**EXERCISE DESCRIPTION:** Only the number is needed: count the lines below that hold the string "execute".

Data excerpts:
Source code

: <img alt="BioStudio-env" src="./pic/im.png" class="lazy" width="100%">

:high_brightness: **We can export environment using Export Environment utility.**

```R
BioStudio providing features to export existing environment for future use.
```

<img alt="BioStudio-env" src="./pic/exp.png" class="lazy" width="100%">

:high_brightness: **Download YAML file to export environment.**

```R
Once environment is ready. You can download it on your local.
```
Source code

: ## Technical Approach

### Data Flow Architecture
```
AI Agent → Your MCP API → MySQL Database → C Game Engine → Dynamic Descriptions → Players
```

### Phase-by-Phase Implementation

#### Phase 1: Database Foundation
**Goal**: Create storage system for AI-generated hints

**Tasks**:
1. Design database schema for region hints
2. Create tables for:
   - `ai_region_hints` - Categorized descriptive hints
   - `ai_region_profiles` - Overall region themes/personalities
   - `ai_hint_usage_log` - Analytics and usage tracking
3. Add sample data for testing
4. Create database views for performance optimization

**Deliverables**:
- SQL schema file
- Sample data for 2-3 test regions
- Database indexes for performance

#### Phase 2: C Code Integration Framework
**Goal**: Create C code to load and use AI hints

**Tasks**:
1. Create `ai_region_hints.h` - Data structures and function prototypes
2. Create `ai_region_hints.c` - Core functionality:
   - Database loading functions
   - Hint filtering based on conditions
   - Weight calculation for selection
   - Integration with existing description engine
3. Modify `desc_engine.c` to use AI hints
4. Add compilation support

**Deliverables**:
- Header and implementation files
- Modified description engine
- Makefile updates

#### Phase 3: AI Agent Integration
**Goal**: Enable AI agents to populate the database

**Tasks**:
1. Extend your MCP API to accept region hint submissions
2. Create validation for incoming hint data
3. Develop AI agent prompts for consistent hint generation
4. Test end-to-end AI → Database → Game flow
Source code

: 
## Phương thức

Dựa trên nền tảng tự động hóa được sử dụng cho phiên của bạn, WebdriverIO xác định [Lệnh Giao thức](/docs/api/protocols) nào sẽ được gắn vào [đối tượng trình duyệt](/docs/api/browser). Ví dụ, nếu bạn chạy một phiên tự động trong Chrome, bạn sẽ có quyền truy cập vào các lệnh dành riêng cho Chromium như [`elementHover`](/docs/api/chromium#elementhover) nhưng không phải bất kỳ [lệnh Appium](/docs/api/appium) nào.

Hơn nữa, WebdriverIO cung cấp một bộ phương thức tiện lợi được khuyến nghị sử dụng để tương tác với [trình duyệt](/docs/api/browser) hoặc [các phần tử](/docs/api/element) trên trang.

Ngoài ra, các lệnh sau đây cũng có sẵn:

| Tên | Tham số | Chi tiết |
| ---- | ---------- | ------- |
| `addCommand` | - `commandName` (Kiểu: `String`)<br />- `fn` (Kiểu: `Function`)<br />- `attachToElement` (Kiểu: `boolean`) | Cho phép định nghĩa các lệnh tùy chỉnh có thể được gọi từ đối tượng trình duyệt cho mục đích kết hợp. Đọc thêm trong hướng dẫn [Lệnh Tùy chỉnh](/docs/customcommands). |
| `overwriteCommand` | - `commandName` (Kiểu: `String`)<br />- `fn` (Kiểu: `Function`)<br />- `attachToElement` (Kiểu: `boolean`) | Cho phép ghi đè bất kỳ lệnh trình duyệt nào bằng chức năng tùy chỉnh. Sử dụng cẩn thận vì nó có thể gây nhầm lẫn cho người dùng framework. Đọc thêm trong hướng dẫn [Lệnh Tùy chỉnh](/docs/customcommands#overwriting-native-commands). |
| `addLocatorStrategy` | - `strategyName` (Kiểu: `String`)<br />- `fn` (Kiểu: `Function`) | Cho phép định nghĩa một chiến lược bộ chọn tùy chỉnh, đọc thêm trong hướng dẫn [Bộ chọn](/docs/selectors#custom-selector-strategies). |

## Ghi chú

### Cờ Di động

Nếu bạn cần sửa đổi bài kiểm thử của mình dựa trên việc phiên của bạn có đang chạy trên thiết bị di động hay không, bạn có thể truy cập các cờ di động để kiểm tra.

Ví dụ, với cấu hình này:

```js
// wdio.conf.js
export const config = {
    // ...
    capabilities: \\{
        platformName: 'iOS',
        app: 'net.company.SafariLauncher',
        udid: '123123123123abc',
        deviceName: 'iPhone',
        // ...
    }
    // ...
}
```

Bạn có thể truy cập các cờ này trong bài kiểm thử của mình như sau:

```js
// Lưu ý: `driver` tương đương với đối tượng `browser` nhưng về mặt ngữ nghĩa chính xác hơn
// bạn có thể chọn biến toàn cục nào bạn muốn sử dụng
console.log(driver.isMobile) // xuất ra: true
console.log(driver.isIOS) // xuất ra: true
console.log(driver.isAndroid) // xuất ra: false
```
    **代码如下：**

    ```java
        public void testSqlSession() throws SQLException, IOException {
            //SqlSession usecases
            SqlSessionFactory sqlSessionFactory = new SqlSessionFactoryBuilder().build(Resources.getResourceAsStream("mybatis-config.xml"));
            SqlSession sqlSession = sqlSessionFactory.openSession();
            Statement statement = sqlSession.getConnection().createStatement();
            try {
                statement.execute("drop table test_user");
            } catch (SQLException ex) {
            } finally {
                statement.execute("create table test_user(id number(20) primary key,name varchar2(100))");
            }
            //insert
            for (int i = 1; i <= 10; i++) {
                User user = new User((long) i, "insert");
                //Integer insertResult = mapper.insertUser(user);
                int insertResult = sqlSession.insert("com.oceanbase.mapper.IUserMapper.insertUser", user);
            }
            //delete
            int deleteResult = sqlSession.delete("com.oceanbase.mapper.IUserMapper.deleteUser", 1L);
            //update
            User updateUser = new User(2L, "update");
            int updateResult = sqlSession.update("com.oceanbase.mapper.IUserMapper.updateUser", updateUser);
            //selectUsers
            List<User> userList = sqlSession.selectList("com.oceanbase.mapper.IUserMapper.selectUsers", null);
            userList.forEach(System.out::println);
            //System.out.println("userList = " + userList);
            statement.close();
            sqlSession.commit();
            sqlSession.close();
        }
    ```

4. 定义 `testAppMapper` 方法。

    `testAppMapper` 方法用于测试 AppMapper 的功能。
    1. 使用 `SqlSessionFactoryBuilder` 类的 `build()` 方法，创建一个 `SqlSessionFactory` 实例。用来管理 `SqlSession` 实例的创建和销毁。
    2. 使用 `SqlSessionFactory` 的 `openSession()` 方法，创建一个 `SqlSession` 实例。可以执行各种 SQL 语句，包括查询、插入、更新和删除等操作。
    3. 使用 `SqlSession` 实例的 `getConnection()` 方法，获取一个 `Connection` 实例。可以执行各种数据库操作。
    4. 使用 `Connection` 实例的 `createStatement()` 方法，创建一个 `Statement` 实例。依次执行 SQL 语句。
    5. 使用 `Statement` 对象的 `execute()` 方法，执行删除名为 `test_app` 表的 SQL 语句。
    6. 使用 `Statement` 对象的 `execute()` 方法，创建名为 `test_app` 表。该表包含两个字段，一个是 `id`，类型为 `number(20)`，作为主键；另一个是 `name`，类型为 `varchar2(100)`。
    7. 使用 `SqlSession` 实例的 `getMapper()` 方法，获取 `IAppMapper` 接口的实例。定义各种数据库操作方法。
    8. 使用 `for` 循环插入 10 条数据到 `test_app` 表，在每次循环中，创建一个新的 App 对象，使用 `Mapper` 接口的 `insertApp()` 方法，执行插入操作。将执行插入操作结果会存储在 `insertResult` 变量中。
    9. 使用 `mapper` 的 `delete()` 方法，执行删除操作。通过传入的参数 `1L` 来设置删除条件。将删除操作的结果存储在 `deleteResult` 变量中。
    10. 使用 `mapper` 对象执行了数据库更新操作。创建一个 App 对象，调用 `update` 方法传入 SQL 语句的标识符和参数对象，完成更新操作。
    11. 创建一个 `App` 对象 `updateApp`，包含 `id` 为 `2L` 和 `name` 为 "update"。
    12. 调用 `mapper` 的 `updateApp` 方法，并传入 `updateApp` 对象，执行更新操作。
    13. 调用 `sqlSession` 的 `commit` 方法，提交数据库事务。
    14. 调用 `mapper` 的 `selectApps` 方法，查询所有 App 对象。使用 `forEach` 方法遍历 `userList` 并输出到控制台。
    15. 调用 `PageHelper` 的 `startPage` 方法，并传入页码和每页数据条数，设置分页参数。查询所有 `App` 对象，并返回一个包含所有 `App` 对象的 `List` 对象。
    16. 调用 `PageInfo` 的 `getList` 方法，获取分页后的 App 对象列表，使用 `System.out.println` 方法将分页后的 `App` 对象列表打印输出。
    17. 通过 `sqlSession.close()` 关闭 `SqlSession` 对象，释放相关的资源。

**RESULT:** 4